(Check your understanding)
• A. Can you reproduce, word for word, the part of the time.c patch that opens with the words containing "Signed-off-by: Sasha Levin" and closes with "old_timex32 __user *, utp)"?
• B. Who is named on the Signed-off-by lines of the time.c patch?
• C. Can you continue the time.c patch from the point where it stops?
[Quoted passage Boundary: Start]
Signed-off-by: Randy Dunlap <rdunlap@infradead.org>
Cc: John Stultz <jstultz@google.com>
Cc: Thomas Gleixner <tglx@linutronix.de>
Cc: Stephen Boyd <sboyd@kernel.org>
Cc: Jonathan Corbet <corbet@lwn.net>
Cc: linux-doc@vger.kernel.org
Acked-by: John Stultz <jstultz@google.com>
Signed-off-by: Jonathan Corbet <corbet@lwn.net>
Link: https://lore.kernel.org/r/20230704052405.5089-3-rdunlap@infradead.org
Stable-dep-of: 755a648e78f1 ("time/jiffies: Mark jiffies_64_to_clock_t() notrace")
Signed-off-by: Sasha Levin <sashal@kernel.org>
---
kernel/time/time.c | 169 ++++++++++++++++++++++++++++++++++++++++++---
1 file changed, 158 insertions(+), 11 deletions(-)
diff --git a/kernel/time/time.c b/kernel/time/time.c
index a7fce68465a38..50390158e9d97 100644
--- a/kernel/time/time.c
+++ b/kernel/time/time.c
@@ -365,11 +365,14 @@ SYSCALL_DEFINE1(adjtimex_time32, struct old_timex32 __user *, utp)
}
#endif
-/*
- * Convert jiffies to milliseconds and back.
+/**
+ * jiffies_to_msecs - Convert jiffies to milliseconds
+ * @j: jiffies value
*
* Avoid unnecessary multiplications/divisions in the
- * two most common HZ cases:
+ * two most common HZ cases.
+ *
+ * Return: milliseconds value
*/
unsigned int jiffies_to_msecs(const unsigned long j)
{
@@ -388,6 +391,12 @@ unsigned int jiffies_to_msecs(const unsigned long j)
[Quoted passage Boundary: End]
[Data records Boundary: Start]
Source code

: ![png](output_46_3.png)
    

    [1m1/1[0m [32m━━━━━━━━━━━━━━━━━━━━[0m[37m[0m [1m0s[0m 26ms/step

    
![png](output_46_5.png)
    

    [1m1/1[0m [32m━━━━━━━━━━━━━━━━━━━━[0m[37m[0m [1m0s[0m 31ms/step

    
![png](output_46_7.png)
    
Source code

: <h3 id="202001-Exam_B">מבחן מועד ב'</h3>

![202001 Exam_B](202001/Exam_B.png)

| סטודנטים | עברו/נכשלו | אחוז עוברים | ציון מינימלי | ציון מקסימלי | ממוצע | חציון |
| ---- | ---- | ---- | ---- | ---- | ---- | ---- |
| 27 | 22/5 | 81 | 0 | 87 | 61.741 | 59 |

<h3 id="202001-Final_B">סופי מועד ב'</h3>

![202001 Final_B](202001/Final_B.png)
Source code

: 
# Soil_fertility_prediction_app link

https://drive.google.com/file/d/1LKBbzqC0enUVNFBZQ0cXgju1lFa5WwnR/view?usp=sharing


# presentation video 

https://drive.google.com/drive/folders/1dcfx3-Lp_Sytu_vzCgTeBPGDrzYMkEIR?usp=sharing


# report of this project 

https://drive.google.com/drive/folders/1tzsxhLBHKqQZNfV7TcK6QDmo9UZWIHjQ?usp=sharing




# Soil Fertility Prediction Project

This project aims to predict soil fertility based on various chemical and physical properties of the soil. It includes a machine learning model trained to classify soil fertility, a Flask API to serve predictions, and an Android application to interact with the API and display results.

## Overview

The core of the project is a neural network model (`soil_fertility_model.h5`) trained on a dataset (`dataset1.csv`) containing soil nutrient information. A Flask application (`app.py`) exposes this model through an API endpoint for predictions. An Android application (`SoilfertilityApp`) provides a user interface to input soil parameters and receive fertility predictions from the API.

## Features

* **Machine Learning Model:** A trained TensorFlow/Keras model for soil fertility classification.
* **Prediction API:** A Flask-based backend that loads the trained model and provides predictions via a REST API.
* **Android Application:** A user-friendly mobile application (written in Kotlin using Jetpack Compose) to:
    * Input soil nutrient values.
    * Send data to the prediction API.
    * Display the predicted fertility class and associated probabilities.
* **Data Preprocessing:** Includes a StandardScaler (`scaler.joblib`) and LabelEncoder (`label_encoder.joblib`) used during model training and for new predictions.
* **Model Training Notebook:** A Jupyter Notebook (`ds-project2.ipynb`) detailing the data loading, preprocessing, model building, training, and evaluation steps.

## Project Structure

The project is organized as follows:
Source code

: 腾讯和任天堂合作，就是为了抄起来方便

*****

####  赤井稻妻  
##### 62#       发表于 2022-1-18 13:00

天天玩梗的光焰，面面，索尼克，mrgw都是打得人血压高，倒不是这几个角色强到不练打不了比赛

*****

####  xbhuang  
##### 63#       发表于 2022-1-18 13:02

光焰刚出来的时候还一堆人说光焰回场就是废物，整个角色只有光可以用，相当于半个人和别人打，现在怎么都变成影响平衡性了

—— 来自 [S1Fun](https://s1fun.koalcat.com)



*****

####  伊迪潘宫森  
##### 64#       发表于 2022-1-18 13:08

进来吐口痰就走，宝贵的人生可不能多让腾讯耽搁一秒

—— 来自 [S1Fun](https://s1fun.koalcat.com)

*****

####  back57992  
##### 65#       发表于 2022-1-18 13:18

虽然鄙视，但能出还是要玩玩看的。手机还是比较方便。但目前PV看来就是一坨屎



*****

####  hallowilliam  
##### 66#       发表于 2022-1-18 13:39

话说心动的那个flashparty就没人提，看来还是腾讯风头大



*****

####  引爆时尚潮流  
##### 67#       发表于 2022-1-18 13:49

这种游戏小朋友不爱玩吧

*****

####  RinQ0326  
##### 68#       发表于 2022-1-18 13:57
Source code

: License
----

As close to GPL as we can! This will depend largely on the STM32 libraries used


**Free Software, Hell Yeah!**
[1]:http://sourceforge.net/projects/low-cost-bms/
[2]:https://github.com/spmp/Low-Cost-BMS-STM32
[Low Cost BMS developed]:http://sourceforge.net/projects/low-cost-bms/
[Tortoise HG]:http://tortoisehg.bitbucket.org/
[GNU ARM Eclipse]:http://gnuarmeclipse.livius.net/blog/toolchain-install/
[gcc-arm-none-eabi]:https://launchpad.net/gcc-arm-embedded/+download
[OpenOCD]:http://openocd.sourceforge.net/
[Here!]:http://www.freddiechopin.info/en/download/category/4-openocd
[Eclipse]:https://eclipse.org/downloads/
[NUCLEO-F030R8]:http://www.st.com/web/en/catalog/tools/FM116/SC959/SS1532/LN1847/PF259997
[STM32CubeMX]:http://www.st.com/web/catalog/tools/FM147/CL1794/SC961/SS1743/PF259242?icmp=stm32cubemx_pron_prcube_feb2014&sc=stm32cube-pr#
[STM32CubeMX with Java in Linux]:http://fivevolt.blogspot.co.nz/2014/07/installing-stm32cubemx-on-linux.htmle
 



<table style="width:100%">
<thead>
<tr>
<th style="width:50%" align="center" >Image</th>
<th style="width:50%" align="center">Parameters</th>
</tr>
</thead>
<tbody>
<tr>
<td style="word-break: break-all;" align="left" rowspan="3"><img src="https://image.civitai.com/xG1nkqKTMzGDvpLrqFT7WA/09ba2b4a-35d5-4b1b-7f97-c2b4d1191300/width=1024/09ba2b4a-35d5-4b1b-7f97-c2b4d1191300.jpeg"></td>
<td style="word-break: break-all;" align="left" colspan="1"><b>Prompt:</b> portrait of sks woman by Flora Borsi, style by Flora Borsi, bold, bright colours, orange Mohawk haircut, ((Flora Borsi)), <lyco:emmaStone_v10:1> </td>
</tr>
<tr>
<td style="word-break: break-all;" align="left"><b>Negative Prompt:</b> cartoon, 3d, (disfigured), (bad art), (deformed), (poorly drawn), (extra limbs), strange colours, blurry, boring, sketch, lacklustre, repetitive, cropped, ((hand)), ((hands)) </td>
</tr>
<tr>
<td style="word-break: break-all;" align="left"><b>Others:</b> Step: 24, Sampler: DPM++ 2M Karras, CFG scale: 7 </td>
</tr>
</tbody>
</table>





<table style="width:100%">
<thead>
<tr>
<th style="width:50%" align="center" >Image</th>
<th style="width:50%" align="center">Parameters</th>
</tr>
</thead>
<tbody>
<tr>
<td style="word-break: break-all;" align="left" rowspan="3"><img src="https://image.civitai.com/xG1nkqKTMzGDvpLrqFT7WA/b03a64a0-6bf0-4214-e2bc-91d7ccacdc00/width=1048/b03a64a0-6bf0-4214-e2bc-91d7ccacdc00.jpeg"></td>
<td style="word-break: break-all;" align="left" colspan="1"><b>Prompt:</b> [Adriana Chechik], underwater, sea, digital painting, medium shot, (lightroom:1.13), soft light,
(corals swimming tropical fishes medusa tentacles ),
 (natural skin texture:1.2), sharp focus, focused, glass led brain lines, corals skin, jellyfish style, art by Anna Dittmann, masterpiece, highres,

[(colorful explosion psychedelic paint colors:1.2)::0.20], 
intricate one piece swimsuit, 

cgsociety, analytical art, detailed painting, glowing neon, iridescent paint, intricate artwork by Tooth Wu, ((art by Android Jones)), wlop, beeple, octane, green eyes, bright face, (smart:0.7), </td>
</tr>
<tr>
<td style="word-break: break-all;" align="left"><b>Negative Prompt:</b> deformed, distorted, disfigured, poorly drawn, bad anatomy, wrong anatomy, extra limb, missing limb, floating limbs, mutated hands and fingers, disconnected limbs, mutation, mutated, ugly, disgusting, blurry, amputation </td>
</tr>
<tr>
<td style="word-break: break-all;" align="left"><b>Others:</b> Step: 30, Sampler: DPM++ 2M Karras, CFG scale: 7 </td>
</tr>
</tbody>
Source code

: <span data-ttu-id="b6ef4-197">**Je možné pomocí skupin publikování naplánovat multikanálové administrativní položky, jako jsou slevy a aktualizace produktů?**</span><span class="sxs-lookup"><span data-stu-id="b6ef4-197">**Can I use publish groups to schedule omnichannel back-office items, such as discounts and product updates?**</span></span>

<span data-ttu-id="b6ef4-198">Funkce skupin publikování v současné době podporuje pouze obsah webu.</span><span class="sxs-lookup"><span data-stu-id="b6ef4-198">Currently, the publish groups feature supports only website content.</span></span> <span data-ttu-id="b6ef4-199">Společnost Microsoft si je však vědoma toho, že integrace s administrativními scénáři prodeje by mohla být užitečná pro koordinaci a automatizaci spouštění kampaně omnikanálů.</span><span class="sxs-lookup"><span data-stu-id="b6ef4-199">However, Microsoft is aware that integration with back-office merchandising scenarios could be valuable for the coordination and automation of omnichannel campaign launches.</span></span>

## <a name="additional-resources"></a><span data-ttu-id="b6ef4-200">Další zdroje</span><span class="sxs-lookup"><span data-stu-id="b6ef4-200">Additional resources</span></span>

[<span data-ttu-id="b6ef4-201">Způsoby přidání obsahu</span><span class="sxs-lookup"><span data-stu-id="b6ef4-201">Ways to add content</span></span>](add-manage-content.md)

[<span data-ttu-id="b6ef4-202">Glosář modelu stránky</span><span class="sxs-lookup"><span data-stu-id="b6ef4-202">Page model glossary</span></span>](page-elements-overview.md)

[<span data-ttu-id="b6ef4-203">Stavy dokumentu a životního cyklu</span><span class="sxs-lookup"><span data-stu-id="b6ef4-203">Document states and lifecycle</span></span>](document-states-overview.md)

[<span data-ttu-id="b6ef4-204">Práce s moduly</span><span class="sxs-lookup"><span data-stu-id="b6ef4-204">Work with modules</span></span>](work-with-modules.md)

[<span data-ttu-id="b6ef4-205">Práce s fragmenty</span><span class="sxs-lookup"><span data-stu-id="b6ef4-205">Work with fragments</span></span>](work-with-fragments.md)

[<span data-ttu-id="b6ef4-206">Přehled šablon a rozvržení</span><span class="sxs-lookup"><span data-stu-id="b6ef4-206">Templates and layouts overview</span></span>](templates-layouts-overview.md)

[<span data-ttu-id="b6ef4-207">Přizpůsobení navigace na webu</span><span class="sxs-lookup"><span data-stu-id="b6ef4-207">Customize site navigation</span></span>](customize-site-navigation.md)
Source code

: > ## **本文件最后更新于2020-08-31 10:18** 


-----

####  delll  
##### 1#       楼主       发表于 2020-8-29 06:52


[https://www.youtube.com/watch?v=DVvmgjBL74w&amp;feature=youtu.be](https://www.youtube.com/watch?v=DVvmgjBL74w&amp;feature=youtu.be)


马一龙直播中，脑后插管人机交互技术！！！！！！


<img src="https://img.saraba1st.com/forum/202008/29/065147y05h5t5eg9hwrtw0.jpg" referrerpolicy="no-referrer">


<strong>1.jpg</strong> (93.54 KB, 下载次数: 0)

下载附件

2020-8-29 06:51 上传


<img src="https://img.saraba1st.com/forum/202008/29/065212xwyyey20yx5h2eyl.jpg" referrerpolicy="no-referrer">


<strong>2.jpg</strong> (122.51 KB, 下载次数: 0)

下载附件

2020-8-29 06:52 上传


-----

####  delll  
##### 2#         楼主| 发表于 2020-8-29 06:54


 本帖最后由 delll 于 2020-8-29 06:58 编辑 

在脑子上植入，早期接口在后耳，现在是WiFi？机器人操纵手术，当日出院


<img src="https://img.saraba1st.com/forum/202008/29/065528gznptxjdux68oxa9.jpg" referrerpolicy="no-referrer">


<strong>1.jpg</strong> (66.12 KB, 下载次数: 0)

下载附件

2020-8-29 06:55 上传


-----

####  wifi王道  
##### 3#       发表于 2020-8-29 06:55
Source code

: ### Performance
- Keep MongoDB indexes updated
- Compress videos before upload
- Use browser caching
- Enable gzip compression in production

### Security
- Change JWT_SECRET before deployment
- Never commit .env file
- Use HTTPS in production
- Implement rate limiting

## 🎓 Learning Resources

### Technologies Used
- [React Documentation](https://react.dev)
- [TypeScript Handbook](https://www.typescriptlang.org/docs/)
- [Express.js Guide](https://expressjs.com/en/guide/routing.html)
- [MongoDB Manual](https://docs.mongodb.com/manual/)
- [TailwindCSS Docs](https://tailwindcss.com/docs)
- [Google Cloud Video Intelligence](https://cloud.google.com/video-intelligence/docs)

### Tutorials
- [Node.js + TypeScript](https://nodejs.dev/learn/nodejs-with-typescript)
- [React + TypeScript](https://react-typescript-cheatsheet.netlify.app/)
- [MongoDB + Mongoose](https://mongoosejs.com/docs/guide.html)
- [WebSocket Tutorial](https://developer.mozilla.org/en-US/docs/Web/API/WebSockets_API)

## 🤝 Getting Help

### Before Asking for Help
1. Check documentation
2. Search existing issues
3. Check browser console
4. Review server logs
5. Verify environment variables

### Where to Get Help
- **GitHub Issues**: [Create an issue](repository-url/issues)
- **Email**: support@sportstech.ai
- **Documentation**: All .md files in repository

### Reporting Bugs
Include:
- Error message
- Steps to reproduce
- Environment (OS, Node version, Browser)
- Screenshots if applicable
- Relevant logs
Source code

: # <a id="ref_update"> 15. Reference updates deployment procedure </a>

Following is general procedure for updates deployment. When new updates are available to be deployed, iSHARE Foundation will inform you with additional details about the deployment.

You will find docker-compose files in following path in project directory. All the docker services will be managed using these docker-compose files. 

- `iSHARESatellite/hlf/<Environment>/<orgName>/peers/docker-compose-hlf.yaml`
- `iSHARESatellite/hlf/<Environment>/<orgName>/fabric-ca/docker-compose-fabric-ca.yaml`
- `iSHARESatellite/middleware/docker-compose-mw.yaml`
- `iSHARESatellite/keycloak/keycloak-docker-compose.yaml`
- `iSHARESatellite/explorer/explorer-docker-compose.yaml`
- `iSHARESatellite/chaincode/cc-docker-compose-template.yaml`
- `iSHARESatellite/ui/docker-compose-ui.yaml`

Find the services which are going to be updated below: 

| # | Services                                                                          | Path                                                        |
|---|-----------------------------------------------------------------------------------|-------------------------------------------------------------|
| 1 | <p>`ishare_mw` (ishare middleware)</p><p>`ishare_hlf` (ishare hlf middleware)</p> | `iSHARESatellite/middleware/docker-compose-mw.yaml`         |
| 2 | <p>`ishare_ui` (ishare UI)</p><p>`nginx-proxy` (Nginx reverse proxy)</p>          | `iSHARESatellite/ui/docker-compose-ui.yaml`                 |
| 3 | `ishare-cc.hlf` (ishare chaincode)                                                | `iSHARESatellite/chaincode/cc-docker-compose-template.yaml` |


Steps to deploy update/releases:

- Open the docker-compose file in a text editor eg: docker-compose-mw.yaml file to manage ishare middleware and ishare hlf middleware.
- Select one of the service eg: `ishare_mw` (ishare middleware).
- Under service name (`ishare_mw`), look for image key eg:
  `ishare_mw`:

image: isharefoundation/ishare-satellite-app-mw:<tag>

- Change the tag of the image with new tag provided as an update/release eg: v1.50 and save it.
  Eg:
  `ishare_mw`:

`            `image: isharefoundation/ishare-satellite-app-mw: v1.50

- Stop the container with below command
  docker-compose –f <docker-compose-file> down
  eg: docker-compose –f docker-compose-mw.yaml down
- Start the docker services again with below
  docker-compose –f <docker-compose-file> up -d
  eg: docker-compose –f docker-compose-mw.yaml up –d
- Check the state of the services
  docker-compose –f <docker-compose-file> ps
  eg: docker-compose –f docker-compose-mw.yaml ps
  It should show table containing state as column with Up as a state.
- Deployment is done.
[Data records Boundary: End]
(Answers for each item)
• A.
Signed-off-by: Sasha Levin <sashal@kernel.org>
---
kernel/time/time.c | 169 ++++++++++++++++++++++++++++++++++++++++++---
1 file changed, 158 insertions(+), 11 deletions(-)
diff --git a/kernel/time/time.c b/kernel/time/time.c
index a7fce68465a38..50390158e9d97 100644
--- a/kernel/time/time.c
+++ b/kernel/time/time.c
@@ -365,11 +365,14 @@ SYSCALL_DEFINE1(adjtimex_time32, struct old_timex32 __user *, utp)

• B. Randy Dunlap, Jonathan Corbet, Sasha Levin

• C.
}
EXPORT_SYMBOL(jiffies_to_msecs);
+/**
+ * jiffies_to_usecs - Convert jiffies to microseconds
+ * @j: jiffies value
+ *
+ * Return: microseconds value
+ */
unsigned int jiffies_to_usecs(const unsigned long j)
{
/*
@@ -408,8 +417,15 @@ unsigned int jiffies_to_usecs(const unsigned long j)
}
EXPORT_SYMBOL(jiffies_to_usecs);
-/*
+/**
* mktime64 - Converts date to seconds.
+ * @year0: year to convert
+ * @mon0: month to convert
+ * @day: day to convert
+ * @hour: hour to convert
+ * @min: minute to convert
+ * @sec: second to convert
+ *
* Converts Gregorian date to seconds since 1970-01-01 00:00:00.
* Assumes input in normal date format, i.e. 1980-12-31 23:59:59
* => year=1980, mon=12, day=31, hour=23, min=59, sec=59.
@@ -427,6 +443,8 @@ EXPORT_SYMBOL(jiffies_to_usecs);
*
* An encoding of midnight at the end of the day as 24:00:00 - ie. midnight
* tomorrow - (allowable under ISO 8601) is supported.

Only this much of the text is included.